В Волоколамске Орлов присутствовал на митинге, происходившем на месте казни восьми московских комсомольцев, перешедших линию фронта для связи с партизанами и повешенных фашистами. Восемь обледенелых трупов — шесть парней и две девушки — качались, крутились на ветру и, казалось, стучали.
Орлов не мог отвести глаз от застывшего, покрытого белой маской инея лица студентки Грибковой.
В этот же день Орлову пришлось осматривать подвал, превращенный гестаповцами в тюрьму, — там нашли истерзанные, обезображенные тела арестованных, застреленных фашистами при отступлении. У входа в подвал в снегу отрыли труп неизвестного майора с выколотыми глазами. Правая рука, сжатая в кулак, была поднята — видно, перед смертью офицер в гневе замахнулся на своих мучителей. Его так и похоронили с поднятым кулаком.
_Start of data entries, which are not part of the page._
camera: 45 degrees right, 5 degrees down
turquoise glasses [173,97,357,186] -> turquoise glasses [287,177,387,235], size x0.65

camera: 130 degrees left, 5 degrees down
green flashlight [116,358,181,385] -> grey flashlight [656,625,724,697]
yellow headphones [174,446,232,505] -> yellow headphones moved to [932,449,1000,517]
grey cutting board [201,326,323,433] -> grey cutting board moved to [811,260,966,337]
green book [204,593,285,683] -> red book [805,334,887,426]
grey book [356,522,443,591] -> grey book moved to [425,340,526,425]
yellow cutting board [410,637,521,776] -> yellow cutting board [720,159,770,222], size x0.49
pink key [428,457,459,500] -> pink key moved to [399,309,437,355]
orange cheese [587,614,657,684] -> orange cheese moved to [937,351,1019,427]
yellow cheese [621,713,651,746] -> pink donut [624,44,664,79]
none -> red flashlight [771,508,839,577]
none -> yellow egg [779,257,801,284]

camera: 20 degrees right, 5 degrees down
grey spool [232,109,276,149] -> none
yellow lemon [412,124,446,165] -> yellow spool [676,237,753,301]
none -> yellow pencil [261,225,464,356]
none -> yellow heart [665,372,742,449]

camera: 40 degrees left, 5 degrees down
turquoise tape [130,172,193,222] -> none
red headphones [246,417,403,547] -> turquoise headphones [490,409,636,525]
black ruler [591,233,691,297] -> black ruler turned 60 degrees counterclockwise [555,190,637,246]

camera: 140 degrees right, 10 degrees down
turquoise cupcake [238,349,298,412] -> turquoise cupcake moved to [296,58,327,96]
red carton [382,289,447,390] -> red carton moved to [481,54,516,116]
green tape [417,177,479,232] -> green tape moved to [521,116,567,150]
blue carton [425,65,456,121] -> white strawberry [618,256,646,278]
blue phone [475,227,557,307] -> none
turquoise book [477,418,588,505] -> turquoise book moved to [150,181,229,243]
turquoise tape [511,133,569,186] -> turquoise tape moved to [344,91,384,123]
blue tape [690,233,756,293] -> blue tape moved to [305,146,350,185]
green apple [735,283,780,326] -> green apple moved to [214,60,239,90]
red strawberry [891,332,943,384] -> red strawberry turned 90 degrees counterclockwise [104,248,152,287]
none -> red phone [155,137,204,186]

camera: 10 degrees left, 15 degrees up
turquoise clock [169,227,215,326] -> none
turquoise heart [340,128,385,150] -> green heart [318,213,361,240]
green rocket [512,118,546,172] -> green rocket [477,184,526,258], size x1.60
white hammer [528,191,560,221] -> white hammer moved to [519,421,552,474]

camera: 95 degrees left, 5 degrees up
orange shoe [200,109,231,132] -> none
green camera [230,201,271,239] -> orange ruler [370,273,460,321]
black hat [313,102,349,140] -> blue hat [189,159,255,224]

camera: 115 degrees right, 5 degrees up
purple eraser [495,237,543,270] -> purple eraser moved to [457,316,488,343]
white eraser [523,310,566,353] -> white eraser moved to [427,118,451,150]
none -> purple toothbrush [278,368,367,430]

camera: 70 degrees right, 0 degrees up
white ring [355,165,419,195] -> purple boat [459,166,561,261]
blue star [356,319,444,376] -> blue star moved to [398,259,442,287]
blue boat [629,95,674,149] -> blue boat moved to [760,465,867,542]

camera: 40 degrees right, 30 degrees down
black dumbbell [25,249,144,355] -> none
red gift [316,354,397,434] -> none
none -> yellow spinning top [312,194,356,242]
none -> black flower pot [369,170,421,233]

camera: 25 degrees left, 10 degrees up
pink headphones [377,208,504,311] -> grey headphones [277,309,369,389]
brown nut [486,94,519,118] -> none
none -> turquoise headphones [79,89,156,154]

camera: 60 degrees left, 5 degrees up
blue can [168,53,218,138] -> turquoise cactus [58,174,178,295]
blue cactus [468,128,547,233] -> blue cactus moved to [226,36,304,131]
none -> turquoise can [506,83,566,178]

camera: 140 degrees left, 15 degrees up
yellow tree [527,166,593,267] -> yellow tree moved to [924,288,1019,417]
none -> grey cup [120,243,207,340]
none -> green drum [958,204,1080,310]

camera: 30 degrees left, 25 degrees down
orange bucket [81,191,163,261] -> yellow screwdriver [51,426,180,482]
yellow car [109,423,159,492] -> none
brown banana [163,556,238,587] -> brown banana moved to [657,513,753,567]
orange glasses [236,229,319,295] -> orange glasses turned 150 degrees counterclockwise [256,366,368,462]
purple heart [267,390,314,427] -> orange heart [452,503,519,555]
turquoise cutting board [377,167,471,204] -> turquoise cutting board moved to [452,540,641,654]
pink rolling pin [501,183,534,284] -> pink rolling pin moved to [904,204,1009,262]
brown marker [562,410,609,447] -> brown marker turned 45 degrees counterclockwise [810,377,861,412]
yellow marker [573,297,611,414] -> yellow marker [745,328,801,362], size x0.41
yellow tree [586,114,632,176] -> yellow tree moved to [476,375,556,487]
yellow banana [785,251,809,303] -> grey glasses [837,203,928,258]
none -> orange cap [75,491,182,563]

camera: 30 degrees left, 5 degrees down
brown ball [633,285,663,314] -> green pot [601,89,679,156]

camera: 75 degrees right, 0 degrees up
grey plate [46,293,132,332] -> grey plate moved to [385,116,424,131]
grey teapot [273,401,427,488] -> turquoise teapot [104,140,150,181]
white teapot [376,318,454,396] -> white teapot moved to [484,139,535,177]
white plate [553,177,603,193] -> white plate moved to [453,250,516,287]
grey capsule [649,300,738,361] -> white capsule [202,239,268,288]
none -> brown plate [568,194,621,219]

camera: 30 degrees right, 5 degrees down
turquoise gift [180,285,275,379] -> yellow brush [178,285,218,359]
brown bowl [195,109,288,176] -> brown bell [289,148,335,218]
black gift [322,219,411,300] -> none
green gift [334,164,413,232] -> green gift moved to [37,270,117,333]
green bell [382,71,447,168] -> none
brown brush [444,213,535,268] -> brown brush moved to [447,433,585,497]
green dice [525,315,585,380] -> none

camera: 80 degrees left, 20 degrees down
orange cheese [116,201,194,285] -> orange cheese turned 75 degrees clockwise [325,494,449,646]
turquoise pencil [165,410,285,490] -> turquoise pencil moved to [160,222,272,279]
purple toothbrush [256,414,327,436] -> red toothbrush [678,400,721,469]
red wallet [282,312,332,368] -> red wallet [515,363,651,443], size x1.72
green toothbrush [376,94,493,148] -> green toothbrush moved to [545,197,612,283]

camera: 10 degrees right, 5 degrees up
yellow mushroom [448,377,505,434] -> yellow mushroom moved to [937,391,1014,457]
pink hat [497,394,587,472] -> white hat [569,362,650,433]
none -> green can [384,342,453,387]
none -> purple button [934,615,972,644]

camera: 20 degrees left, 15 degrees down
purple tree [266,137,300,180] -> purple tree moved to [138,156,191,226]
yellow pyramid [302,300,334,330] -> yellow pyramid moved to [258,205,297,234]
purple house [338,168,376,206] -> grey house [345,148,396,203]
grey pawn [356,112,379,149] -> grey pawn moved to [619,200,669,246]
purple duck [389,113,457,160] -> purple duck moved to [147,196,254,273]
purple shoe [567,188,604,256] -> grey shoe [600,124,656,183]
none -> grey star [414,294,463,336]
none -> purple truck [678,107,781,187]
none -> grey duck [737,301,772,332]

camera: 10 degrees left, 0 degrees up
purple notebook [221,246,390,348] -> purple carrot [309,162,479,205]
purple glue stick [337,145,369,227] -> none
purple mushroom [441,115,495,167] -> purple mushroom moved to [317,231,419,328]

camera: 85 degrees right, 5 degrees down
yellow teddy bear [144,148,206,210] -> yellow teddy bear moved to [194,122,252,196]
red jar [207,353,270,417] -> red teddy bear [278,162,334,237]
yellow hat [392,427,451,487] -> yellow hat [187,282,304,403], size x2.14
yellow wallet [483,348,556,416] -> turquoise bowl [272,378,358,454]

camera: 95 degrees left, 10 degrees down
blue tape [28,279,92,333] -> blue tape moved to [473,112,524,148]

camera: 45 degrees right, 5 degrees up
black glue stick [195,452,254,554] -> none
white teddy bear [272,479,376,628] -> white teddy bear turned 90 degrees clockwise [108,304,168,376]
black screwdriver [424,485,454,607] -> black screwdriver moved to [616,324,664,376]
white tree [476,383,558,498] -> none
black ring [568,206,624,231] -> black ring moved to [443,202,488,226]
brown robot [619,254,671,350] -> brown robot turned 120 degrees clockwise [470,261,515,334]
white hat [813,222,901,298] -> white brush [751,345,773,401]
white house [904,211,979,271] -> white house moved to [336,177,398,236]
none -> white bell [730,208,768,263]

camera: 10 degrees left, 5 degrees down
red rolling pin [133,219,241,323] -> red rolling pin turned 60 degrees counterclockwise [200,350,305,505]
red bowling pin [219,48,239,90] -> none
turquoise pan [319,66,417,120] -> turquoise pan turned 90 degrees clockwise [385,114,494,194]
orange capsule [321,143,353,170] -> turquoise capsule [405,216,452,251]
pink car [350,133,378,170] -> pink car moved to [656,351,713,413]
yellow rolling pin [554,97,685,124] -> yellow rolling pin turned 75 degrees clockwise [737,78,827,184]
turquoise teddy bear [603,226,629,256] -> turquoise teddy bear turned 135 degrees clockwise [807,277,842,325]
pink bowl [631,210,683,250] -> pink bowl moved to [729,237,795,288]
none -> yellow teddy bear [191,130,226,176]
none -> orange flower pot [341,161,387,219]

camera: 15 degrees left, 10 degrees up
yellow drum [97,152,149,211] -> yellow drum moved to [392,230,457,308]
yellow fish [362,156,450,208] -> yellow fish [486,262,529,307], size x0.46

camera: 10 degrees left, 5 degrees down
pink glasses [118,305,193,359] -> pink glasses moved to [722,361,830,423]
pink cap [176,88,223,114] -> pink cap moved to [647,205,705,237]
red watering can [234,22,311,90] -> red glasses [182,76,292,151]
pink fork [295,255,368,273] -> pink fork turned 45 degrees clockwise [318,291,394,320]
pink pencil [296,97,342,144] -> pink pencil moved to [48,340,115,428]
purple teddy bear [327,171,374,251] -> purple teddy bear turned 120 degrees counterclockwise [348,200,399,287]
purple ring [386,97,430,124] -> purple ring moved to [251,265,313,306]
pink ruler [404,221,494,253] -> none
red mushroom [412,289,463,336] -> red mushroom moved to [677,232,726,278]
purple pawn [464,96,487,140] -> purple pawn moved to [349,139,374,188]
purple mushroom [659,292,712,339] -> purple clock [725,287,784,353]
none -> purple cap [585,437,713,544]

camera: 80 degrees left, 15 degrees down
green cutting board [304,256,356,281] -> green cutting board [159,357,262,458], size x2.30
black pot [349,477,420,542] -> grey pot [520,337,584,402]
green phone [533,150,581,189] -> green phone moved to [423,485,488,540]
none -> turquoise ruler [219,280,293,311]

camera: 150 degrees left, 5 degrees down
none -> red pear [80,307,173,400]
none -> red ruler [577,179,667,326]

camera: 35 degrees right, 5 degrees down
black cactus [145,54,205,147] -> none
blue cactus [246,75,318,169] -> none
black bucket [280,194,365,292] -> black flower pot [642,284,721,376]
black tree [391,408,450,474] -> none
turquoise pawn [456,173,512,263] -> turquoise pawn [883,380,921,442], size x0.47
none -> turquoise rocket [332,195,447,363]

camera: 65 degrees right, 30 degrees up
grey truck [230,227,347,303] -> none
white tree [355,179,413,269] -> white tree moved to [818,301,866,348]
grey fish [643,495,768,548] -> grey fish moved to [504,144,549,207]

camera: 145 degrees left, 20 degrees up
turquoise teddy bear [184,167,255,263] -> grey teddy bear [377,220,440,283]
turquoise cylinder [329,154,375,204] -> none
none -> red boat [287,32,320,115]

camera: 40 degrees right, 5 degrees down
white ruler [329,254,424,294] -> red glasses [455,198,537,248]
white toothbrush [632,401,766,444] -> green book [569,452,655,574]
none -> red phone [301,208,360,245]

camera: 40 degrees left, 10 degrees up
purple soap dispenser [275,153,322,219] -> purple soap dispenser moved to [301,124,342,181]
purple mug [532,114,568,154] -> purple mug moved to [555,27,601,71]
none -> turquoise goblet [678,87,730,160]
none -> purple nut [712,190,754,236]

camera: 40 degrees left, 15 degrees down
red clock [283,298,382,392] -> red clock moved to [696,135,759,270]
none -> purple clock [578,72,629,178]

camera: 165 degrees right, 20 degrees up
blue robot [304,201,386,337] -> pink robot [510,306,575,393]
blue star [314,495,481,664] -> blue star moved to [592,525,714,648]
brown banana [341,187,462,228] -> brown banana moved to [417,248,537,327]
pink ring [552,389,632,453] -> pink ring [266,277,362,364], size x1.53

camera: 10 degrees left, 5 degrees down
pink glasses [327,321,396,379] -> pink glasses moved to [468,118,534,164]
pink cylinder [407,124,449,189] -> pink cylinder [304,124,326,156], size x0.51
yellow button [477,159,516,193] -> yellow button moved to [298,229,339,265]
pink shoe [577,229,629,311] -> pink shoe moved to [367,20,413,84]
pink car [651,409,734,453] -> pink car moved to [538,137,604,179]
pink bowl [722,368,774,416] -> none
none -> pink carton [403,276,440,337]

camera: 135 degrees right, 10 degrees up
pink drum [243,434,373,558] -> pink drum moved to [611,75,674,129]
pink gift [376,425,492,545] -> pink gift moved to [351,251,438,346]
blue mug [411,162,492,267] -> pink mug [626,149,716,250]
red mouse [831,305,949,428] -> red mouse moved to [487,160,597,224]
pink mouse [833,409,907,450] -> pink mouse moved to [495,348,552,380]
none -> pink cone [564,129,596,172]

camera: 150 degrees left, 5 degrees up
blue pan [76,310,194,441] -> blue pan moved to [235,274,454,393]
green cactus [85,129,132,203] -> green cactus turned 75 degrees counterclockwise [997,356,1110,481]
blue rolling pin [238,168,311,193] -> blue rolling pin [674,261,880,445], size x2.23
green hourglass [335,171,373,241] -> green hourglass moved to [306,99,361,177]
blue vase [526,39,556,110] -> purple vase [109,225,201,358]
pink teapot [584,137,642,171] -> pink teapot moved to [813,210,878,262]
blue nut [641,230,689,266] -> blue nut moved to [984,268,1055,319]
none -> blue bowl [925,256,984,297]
В эту ночь Алексей Иванович не смог уснуть, с тоской думал о Кире: «Где она? Где?» Ответа никто дать не мог. Оставалось лишь надеяться.
Три года Орлов не мог вырваться к сыну. Вскоре после освобождения Волоколамска Алексея Ивановича взял к себе генерал Болотин. Дел хватало, и Орлов не осмеливался попросить отпуск, пока сам генерал не предложил:
— У тебя впереди серьезное поручение, давай съезди к сыну. Двух дней хватит? В крайнем случае можешь три…
От вокзала до дома Орлов не шел, а бежал, прохожие оглядывались на него: «Куда так спешит подполковник?»
Встреча вышла и радостной и горькой: Сережа, посмотрев на подарки, вежливо сказал «спасибо», но интереса к игрушкам не проявлял, а когда бабушка вышла из комнаты, по-взрослому спросил:
— О маме ничего не слышно?
Варвара Ивановна при Сереже не вспоминала о Кире — видимо, опасалась касаться при ребенке самого больного.
За весь вечер Сережа еще только раз напомнил о матери. Отец спросил, в какой школе учится сын.
— В той же, где училась мама…
И посмотрел на бабушку: правильно ли он поступил, ответив так?